Because the images are not wanted, restate every line below word for word without them.

+++ Records supplied +++

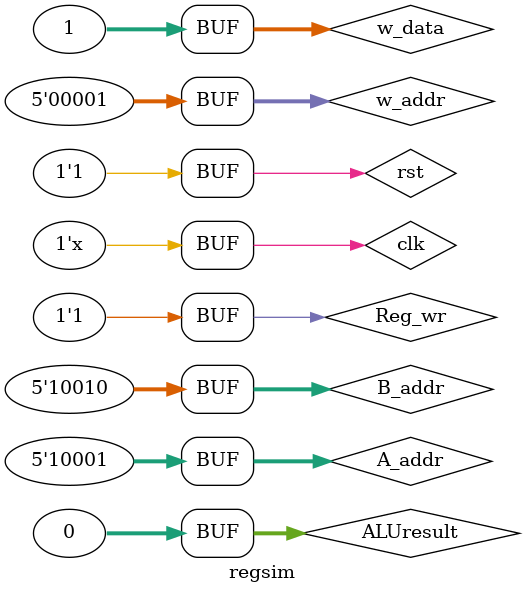
<source format=v>
`timescale 1ns / 1ps


module regsim;

	// Inputs
	reg clk;
	reg rst;
	reg [31:0] w_data;
	reg [4:0] A_addr;
	reg [4:0] B_addr;
	reg [4:0] w_addr;
	reg Reg_wr;
	reg [31:0] ALUresult;
	reg jal;
	reg [7:0] jrreg;

	// Outputs
	wire [31:0] A_data;
	wire [31:0] B_data;
	wire [31:0] displaydata;

	// Instantiate the Unit Under Test (UUT)
	regfile uut (
		.clk(clk), 
		.rst(rst), 
		.A_data(A_data), 
		.B_data(B_data), 
		.w_data(w_data), 
		.A_addr(A_addr), 
		.B_addr(B_addr), 
		.w_addr(w_addr), 
		.Reg_wr(Reg_wr), 
		.ALUresult(ALUresult), 
		.jal(jal), 
		.jrreg(jrreg), 
		.displaydata(displaydata)
	);
always #10 clk=~clk;
	initial begin
		// Initialize Inputs
		clk = 0;
		rst = 0;
		w_data = 0;
		A_addr = 0;
		B_addr = 0;
		w_addr = 0;
		//Reg_wr = 0;
		ALUresult = 0;
		//jal = 0;
		//jrreg = 0;

		// Wait 100 ns for global reset to finish
		#100;
      rst = 1;
		w_data = 32'b1;
		A_addr = 32'b10001;
		B_addr = 32'b10010;
		w_addr = 32'b1;
		Reg_wr = 1;
		// Add stimulus here

	end
      
endmodule


</source>
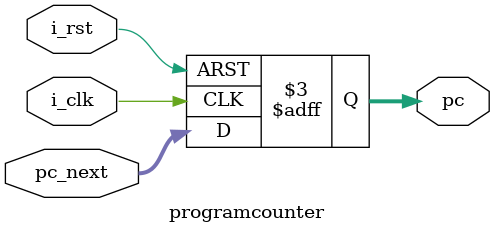
<source format=sv>
module brc (   								 /*----------------Already Checked-----------------*/
  input  logic [31:0] rs1_data, rs2_data,
  input  logic        br_unsigned,
  output logic        br_less, br_equal
);

  addsub addsubcomp (
    .inA         (rs1_data   ),
    .inB         (rs2_data   ),
    .neg_sel     (1'b1       ),
    .unsigned_sel(br_unsigned),
    .result      (           ),
    .less_than   (br_less    ),
    .equal       (br_equal   )
  );

endmodule

module addsub (
  input  [31:0] inA         ,
  input  [31:0] inB         ,
  input         neg_sel     ,
  input         unsigned_sel,
  output [31:0] result      ,
  output        less_than   ,
  output        equal
);

  wire [32:0] extendedA, extendedB;
  assign extendedA = unsigned_sel ? {1'b0, inA} : {1'(inA[31]), inA};
  assign extendedB = unsigned_sel ? {1'b0, inB} : {1'(inB[31]), inB};

  wire [32:0] newB;
  assign newB = neg_sel ? (~extendedB + 1'b1) : extendedB;

  assign {less_than, result} = extendedA + newB;

  assign equal = (result == 32'd0);
endmodule

module programcounter(                               /*----------------Already Checked-----------------*/
  input logic         i_clk  , 
  input logic         i_rst  ,
  input logic  [31:0] pc_next, 
  output logic [31:0] pc
  
);
    always_ff @(posedge i_clk or negedge i_rst) begin
    	if (~i_rst) begin
  	     	pc = 0;
	    end else begin
        	pc = pc_next;  	   
	  end
  end
endmodule

</source>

+++

**Output of the exercise:**
<source format=v>
`timescale 1ns / 1ps


module regsim;

	// Inputs
	reg clk;
	reg rst;
	reg [31:0] w_data;
	reg [4:0] A_addr;
	reg [4:0] B_addr;
	reg [4:0] w_addr;
	reg Reg_wr;
	reg [31:0] ALUresult;
	reg jal;
	reg [7:0] jrreg;

	// Outputs
	wire [31:0] A_data;
	wire [31:0] B_data;
	wire [31:0] displaydata;

	// Instantiate the Unit Under Test (UUT)
	regfile uut (
		.clk(clk), 
		.rst(rst), 
		.A_data(A_data), 
		.B_data(B_data), 
		.w_data(w_data), 
		.A_addr(A_addr), 
		.B_addr(B_addr), 
		.w_addr(w_addr), 
		.Reg_wr(Reg_wr), 
		.ALUresult(ALUresult), 
		.jal(jal), 
		.jrreg(jrreg), 
		.displaydata(displaydata)
	);
always #10 clk=~clk;
	initial begin
		// Initialize Inputs
		clk = 0;
		rst = 0;
		w_data = 0;
		A_addr = 0;
		B_addr = 0;
		w_addr = 0;
		//Reg_wr = 0;
		ALUresult = 0;
		//jal = 0;
		//jrreg = 0;

		// Wait 100 ns for global reset to finish
		#100;
      rst = 1;
		w_data = 32'b1;
		A_addr = 32'b10001;
		B_addr = 32'b10010;
		w_addr = 32'b1;
		Reg_wr = 1;
		// Add stimulus here

	end
      
endmodule


</source>
<source format=sv>
module brc (   								 /*----------------Already Checked-----------------*/
  input  logic [31:0] rs1_data, rs2_data,
  input  logic        br_unsigned,
  output logic        br_less, br_equal
);

  addsub addsubcomp (
    .inA         (rs1_data   ),
    .inB         (rs2_data   ),
    .neg_sel     (1'b1       ),
    .unsigned_sel(br_unsigned),
    .result      (           ),
    .less_than   (br_less    ),
    .equal       (br_equal   )
  );

endmodule

module addsub (
  input  [31:0] inA         ,
  input  [31:0] inB         ,
  input         neg_sel     ,
  input         unsigned_sel,
  output [31:0] result      ,
  output        less_than   ,
  output        equal
);

  wire [32:0] extendedA, extendedB;
  assign extendedA = unsigned_sel ? {1'b0, inA} : {1'(inA[31]), inA};
  assign extendedB = unsigned_sel ? {1'b0, inB} : {1'(inB[31]), inB};

  wire [32:0] newB;
  assign newB = neg_sel ? (~extendedB + 1'b1) : extendedB;

  assign {less_than, result} = extendedA + newB;

  assign equal = (result == 32'd0);
endmodule

module programcounter(                               /*----------------Already Checked-----------------*/
  input logic         i_clk  , 
  input logic         i_rst  ,
  input logic  [31:0] pc_next, 
  output logic [31:0] pc
  
);
    always_ff @(posedge i_clk or negedge i_rst) begin
    	if (~i_rst) begin
  	     	pc = 0;
	    end else begin
        	pc = pc_next;  	   
	  end
  end
endmodule

</source>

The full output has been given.